● TASK TO COMPLETE: In the material below, find the line containing "9TH APRIL 2026 – EXHIBITION" and the line containing "Delhi High Court", then reproduce exactly both of them and every line between, and nothing else.
::: RECORDS TO PROCESS
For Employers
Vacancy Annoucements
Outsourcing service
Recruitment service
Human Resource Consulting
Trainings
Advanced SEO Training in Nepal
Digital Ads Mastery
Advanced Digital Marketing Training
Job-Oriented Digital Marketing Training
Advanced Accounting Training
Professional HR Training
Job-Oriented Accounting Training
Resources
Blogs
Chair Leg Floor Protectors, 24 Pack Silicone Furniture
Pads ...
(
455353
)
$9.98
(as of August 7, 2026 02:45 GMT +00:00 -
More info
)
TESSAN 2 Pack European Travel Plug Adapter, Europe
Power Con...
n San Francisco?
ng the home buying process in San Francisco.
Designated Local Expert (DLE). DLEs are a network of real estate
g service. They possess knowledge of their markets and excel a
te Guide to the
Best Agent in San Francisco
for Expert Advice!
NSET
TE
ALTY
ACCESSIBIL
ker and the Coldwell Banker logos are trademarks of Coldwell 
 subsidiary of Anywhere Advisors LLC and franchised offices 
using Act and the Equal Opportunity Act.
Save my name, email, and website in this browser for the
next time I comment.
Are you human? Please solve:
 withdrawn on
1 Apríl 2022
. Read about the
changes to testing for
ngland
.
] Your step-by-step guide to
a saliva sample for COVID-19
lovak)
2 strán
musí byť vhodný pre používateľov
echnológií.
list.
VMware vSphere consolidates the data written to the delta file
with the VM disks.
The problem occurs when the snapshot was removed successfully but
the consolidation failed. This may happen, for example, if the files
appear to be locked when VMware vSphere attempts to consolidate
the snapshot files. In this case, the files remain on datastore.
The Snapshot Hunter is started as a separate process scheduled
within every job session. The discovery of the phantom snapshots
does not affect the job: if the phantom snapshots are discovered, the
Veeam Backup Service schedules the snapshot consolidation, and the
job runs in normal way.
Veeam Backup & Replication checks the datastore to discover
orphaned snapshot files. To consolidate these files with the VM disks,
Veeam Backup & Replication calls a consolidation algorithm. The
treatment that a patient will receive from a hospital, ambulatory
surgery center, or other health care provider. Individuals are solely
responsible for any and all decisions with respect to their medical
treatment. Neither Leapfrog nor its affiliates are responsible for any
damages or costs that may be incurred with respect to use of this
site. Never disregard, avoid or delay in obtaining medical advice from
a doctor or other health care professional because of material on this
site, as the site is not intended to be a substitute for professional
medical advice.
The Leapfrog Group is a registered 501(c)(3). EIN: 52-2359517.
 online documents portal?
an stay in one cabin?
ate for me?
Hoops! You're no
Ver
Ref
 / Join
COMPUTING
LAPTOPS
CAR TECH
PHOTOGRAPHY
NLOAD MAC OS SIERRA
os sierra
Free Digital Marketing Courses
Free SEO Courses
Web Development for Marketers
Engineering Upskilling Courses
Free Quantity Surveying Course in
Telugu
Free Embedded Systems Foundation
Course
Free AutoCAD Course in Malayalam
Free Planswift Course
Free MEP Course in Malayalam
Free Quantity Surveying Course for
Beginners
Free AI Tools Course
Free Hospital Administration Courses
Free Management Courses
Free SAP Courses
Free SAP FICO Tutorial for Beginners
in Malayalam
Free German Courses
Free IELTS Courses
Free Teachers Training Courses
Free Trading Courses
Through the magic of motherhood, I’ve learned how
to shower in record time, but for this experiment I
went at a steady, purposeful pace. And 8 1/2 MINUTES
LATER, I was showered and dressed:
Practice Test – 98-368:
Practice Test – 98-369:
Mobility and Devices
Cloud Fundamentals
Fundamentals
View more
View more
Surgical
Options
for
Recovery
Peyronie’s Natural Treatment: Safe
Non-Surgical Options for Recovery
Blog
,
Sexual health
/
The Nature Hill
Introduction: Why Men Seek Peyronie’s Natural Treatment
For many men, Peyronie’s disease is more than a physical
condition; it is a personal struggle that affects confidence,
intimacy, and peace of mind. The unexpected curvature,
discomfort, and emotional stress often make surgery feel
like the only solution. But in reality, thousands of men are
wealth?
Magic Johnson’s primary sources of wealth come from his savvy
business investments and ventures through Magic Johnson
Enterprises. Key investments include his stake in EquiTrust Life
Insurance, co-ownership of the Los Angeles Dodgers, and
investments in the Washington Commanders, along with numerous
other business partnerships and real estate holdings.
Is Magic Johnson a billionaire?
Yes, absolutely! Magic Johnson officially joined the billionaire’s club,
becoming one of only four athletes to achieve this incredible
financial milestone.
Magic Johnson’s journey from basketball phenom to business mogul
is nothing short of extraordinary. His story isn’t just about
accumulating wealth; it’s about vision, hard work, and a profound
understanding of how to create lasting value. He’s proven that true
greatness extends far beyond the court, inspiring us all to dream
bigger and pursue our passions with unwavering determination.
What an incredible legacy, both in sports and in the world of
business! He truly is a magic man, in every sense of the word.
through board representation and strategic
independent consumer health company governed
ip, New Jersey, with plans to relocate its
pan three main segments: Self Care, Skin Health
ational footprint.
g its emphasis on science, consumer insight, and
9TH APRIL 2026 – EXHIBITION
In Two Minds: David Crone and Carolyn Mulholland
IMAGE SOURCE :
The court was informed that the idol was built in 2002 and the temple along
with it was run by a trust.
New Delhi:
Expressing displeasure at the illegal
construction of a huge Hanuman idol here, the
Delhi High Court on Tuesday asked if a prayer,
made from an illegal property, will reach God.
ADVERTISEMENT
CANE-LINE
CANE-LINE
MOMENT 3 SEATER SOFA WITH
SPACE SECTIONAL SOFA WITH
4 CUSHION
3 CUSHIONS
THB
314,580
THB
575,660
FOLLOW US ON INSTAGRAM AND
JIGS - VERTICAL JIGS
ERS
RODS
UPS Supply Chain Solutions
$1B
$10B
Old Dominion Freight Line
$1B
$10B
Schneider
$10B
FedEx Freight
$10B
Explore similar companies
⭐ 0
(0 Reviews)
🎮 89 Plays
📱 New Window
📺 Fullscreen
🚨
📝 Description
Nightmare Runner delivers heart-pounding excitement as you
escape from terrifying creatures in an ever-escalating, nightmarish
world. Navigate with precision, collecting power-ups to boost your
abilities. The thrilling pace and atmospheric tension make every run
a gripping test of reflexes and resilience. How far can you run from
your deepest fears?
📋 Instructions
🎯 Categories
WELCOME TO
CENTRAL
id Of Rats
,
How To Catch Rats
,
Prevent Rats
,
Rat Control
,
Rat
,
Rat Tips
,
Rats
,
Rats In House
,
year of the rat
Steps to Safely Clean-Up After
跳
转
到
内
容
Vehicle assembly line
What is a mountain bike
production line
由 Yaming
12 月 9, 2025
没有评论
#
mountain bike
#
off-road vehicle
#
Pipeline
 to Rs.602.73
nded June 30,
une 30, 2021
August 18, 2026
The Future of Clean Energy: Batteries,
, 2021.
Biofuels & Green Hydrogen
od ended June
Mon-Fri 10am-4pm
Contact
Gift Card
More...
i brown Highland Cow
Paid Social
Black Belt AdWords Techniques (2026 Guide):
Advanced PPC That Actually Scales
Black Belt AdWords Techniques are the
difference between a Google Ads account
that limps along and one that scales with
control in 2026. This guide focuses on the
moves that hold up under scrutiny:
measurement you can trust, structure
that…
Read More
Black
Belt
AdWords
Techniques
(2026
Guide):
::::::
● TASK OUTPUT:
9TH APRIL 2026 – EXHIBITION
In Two Minds: David Crone and Carolyn Mulholland
IMAGE SOURCE :
The court was informed that the idol was built in 2002 and the temple along
with it was run by a trust.
New Delhi:
Expressing displeasure at the illegal
construction of a huge Hanuman idol here, the
Delhi High Court on Tuesday asked if a prayer,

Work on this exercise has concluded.